Saved data entries

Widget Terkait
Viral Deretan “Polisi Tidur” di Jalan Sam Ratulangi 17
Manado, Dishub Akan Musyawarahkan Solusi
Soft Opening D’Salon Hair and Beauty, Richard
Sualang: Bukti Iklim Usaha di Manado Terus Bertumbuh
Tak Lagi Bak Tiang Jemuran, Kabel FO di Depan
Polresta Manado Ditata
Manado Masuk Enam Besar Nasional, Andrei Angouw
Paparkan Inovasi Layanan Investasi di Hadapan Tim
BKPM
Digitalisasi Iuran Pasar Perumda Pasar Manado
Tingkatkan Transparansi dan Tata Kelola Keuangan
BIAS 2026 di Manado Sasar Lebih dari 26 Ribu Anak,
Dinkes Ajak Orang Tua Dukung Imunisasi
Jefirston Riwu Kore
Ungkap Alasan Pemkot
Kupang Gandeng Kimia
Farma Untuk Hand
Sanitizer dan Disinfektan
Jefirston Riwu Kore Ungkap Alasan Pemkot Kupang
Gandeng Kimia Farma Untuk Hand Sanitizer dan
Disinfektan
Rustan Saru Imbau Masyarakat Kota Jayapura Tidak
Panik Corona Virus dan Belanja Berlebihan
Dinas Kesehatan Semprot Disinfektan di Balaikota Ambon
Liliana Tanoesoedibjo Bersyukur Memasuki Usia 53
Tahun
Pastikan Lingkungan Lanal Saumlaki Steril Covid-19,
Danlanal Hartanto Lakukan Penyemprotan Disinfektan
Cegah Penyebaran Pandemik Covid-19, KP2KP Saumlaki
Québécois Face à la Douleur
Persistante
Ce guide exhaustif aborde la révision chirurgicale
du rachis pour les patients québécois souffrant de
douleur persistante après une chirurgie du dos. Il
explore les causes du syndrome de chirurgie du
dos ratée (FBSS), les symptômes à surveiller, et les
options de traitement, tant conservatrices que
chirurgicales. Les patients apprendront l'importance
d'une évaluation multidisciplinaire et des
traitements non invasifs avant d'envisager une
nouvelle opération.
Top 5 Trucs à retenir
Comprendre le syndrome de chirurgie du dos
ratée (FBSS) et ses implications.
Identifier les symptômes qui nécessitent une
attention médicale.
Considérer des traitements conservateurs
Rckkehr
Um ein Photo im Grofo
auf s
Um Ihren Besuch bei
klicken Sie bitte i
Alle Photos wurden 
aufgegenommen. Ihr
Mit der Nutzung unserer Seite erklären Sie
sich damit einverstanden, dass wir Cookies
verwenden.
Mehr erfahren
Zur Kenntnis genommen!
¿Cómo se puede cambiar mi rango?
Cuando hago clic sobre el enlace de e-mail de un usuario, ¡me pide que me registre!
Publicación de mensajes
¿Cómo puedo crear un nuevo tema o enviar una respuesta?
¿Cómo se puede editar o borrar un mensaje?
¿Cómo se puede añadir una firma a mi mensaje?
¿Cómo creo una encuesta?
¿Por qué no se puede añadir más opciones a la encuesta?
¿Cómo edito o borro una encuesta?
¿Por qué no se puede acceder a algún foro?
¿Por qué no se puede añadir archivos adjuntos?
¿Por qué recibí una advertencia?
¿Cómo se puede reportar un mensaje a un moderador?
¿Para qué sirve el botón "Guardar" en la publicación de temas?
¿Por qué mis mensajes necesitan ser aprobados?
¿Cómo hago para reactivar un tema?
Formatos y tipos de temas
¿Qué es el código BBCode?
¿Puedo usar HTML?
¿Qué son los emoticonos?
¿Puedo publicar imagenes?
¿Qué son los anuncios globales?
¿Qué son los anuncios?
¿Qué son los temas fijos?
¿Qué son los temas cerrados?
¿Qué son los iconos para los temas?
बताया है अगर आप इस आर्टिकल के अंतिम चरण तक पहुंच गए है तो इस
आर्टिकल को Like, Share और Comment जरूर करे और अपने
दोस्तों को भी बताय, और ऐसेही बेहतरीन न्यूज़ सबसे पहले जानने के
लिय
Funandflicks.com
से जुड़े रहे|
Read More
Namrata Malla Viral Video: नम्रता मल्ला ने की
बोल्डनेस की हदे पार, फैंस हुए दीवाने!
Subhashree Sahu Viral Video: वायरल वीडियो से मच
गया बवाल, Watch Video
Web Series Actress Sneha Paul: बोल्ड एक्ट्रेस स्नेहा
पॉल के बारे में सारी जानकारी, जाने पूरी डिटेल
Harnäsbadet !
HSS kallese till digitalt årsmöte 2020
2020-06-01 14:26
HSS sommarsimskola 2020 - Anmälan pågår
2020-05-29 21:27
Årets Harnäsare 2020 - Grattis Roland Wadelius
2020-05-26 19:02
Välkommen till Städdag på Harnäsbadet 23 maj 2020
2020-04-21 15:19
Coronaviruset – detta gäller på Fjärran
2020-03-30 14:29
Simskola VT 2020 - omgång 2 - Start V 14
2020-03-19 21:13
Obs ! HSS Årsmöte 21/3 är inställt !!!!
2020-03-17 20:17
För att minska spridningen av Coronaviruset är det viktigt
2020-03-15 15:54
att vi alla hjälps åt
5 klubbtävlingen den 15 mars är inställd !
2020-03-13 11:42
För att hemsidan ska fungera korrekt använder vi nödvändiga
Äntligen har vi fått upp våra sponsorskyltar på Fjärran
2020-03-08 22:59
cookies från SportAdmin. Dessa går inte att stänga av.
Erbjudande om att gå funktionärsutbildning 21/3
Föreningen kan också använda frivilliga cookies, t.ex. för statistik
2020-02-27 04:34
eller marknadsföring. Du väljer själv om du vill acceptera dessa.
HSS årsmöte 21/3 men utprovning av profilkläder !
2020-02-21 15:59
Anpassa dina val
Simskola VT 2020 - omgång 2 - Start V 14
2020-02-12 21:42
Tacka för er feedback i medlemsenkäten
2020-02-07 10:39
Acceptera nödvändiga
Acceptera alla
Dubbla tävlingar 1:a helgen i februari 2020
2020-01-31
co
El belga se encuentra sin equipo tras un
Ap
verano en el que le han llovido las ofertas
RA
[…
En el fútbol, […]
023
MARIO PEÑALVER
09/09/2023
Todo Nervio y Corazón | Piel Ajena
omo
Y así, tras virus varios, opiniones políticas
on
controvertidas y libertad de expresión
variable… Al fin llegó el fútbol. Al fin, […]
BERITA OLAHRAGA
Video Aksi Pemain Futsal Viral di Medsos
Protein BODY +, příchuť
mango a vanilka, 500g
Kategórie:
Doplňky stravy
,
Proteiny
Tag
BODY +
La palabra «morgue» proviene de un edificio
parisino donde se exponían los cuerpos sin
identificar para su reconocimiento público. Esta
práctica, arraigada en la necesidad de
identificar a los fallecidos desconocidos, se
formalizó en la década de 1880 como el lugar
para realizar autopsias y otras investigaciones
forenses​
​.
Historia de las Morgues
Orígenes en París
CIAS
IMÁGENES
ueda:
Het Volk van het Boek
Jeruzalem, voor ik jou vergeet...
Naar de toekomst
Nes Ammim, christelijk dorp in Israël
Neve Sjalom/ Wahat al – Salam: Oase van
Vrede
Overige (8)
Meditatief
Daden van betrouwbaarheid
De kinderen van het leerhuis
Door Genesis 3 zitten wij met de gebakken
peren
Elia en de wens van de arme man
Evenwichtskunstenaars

§ **TO DO**: Search the entries above for "Ungkap". Return every line that has it.

§ **ANSWER TO THIS TASK**:
Ungkap Alasan Pemkot
Jefirston Riwu Kore Ungkap Alasan Pemkot Kupang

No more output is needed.